## What you will do
Reproduce, word for word, everything in the adult nutrition assessment text below from "Practicality of measurements" down to "MUAC discharge criteria.".

## Provided text
· · · · · · ·
|Assessment of Nutritional Status in Emergency-Affected Populations - Adults (UNSSCN, 2000, 24 p.)|
Defining functional cut-offs - Longitudinal studies should be undertaken to determine whether individuals falling below specific cut-off points for BMI, and MUAC have elevated morbidity or mortality, poor pregnancy outcome, decreased work ability or physical performance measures. Such studies must be conducted in a variety of situations with different levels of undernutrition among adults. During emergencies, such studies are problematic. Ideally studies relating indicators to the risk of mortality in a general population are required to establish functional cut-off points that could be used for the screening of adult admissions to feeding centres. However, famines always involve massive social upheaval and large numbers of afflicted people. These factors, combined with the armed conflict that has characterised almost all famines during the last ten years, make such broad-based population studies unfeasible. Consequently, no such studies have yet been performed for any nutritional indicator in either adults or children during the height of a famine. Given these difficulties, relating indicators to mortality in a selected feeding centre population may be all that is reasonably possible. The selection bias involved in such studies must be acknowledged and results interpreted with caution.
Patterns and prevalence of adult undernutrition during famine - Data on the prevalence and patterns of adult undernutrition during famines may be useful in defining cut-offs. Data on different ethnic groups and settings would be useful.
Practicality of measurements and calculations - The practicality of obtaining various measures should be explored in field situations. Survey organisers should assess the ease of training survey workers in measuring MUAC, weight, and height, as well as assessing inter- and intra-observer variability in these measurements when measuring adults.
Adjusting for differences in body shape - Surveys undertaken in a variety of populations should explore the utility of adjusting indices using weight and height for differences in body shape by using the SH/S Index or other indicators of body shape.
The use of MUAC to monitor recovery from undernutrition. The changes in MUAC and weight during recovery from undernutrition should be compared with a view to establishing whether MUAC is useful in this role and if it is, establishing relevant MUAC discharge criteria.
More data on differentiating between secondary and primary undernutrition - Examination of adult failure-to-thrive in centres should include attempts to identify measurements or signs that predict failure-to-thrive in feeding centres.
The aetiology, significance and treatment of famine oedema and ascites - More information on the significance and prevalence of famine oedema and ascites is required. It is recommended that surveys assess subjects for these symptoms.
· · · · · · ·
## Dataset entries
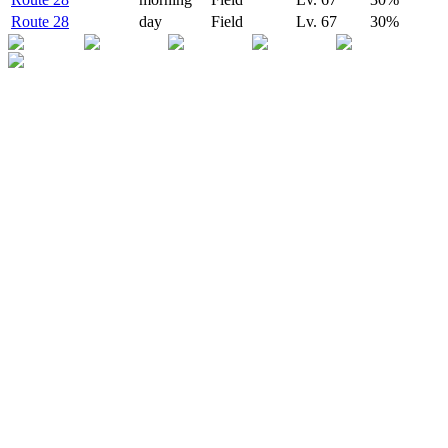
Route 28
day
Field
Lv.
67
30
%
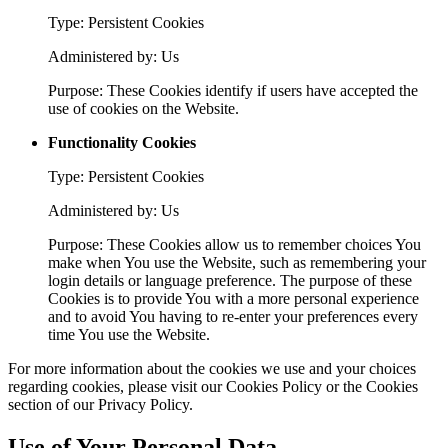
Type: Persistent Cookies
Administered by: Us
Purpose: These Cookies identify if users have accepted the
use of cookies on the Website.
Functionality Cookies
Type: Persistent Cookies
Administered by: Us
Purpose: These Cookies allow us to remember choices You
make when You use the Website, such as remembering your
login details or language preference. The purpose of these
Cookies is to provide You with a more personal experience
and to avoid You having to re-enter your preferences every
time You use the Website.
For more information about the cookies we use and your choices
regarding cookies, please visit our Cookies Policy or the Cookies
section of our Privacy Policy.
Use of Your Personal Data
· · · · · · ·
## Result
Practicality of measurements and calculations - The practicality of obtaining various measures should be explored in field situations. Survey organisers should assess the ease of training survey workers in measuring MUAC, weight, and height, as well as assessing inter- and intra-observer variability in these measurements when measuring adults.
Adjusting for differences in body shape - Surveys undertaken in a variety of populations should explore the utility of adjusting indices using weight and height for differences in body shape by using the SH/S Index or other indicators of body shape.
The use of MUAC to monitor recovery from undernutrition. The changes in MUAC and weight during recovery from undernutrition should be compared with a view to establishing whether MUAC is useful in this role and if it is, establishing relevant MUAC discharge criteria.